▶ PROBLEM TO SOLVE
Pull out every line below containing the word "plateau".

··· DATA

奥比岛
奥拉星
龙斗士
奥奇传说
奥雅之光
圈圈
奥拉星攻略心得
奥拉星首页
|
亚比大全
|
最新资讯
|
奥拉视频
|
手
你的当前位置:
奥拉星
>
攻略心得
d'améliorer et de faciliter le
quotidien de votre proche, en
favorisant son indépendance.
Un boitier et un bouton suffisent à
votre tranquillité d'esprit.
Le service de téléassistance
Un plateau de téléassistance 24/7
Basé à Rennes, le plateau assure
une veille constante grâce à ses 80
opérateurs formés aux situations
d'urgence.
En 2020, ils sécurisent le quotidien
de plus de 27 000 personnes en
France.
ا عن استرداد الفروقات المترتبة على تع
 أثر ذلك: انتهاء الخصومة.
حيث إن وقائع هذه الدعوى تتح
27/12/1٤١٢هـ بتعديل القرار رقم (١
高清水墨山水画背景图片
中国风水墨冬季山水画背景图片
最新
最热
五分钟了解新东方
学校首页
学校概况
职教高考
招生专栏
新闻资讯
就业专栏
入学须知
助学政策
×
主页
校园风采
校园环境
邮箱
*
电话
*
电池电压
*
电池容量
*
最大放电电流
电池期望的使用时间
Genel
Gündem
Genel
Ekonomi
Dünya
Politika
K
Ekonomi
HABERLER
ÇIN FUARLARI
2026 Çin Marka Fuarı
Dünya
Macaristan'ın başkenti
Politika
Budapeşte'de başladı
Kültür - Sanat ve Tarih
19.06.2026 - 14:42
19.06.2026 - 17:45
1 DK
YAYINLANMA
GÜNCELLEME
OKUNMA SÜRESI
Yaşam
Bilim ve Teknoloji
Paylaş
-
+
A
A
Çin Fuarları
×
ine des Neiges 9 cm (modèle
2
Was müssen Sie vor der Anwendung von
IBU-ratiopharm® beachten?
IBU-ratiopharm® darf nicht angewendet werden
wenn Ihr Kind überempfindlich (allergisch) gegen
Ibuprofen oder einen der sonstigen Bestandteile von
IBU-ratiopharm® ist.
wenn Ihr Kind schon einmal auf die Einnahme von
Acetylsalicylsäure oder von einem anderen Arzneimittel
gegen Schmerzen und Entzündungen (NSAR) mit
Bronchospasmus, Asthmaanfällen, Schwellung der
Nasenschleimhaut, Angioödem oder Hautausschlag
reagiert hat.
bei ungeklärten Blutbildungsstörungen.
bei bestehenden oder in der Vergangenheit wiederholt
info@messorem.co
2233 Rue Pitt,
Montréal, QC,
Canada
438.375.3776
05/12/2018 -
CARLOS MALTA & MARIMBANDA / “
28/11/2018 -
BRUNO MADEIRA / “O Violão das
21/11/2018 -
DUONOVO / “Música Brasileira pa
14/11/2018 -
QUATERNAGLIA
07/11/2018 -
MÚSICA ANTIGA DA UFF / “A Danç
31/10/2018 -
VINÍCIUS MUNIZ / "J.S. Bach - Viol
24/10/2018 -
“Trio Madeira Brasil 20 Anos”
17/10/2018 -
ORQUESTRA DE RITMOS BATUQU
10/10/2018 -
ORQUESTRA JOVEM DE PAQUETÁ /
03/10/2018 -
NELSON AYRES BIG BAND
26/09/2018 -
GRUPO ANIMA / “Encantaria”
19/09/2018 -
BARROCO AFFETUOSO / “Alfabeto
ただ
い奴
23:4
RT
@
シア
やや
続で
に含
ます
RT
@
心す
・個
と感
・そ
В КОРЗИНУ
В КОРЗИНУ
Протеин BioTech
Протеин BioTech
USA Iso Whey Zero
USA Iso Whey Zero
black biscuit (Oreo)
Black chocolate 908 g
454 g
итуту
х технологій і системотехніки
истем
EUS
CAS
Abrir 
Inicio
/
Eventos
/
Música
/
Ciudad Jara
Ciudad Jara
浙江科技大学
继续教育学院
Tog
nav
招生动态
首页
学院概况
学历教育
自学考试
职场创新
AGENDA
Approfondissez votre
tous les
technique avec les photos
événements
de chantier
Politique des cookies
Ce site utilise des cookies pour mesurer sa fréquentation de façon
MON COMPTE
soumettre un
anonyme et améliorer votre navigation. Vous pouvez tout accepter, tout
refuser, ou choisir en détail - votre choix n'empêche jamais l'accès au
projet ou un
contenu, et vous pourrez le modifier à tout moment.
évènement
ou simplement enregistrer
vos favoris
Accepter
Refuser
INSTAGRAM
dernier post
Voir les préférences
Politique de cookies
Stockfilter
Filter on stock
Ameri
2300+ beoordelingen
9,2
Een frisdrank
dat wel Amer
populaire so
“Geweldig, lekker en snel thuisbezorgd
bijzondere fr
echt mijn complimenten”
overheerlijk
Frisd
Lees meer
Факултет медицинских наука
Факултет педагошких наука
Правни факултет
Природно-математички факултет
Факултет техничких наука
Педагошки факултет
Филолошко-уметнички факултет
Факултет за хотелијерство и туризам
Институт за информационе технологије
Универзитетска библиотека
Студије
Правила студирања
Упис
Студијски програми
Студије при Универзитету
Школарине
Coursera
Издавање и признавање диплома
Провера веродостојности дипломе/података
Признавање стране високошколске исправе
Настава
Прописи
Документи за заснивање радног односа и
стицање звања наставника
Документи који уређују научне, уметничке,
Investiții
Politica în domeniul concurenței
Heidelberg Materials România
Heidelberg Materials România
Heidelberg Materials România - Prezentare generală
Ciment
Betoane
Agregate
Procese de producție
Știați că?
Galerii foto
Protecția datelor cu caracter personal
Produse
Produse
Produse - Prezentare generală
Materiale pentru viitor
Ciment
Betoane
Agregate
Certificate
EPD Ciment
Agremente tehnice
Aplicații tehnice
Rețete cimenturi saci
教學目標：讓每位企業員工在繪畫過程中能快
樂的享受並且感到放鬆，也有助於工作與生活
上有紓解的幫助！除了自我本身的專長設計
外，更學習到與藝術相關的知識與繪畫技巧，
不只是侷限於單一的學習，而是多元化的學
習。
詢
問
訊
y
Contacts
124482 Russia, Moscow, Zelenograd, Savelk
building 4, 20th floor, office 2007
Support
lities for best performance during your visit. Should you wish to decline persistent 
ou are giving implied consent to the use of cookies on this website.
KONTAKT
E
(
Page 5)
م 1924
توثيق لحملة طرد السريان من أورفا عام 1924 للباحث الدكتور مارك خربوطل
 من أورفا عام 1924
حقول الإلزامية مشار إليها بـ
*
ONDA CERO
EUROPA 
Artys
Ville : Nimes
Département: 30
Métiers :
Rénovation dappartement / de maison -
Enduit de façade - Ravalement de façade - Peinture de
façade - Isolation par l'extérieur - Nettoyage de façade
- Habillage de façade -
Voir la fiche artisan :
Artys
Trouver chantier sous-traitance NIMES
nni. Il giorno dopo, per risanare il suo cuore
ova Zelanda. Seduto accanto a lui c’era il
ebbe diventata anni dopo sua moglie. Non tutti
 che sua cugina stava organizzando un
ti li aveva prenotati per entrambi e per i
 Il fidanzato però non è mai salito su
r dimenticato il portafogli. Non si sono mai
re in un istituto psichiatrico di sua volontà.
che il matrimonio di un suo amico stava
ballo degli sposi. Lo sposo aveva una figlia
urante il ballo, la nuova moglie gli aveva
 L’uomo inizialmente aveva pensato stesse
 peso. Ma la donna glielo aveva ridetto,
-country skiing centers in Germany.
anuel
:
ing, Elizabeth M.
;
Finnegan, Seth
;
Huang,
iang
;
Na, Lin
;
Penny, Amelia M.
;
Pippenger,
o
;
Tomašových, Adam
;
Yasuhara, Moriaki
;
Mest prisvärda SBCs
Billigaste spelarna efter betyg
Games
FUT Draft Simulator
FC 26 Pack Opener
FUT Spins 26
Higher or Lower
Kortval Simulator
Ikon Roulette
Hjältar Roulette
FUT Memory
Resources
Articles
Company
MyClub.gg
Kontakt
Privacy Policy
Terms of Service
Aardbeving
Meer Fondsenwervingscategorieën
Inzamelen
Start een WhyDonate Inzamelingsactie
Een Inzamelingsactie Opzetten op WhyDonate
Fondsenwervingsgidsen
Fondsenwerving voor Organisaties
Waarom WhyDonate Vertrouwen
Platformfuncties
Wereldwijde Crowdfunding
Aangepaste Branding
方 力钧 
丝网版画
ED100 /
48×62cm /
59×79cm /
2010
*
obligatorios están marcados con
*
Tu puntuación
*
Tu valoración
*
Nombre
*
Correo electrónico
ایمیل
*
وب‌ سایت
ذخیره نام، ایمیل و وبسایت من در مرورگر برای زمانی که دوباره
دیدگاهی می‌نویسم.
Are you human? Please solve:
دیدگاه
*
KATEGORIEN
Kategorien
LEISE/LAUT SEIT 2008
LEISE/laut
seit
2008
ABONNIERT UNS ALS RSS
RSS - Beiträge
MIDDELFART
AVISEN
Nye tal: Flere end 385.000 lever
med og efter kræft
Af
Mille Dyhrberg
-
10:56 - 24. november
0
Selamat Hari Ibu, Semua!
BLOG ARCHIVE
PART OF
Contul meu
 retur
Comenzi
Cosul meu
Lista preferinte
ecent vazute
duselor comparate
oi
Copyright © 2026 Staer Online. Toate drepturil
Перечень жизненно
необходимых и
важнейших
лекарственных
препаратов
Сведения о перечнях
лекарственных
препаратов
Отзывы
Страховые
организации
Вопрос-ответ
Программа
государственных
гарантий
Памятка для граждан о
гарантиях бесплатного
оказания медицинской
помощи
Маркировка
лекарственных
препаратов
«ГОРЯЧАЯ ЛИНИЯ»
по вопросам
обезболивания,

······

▶ WORKED SOLUTION
Un plateau de téléassistance 24/7
Basé à Rennes, le plateau assure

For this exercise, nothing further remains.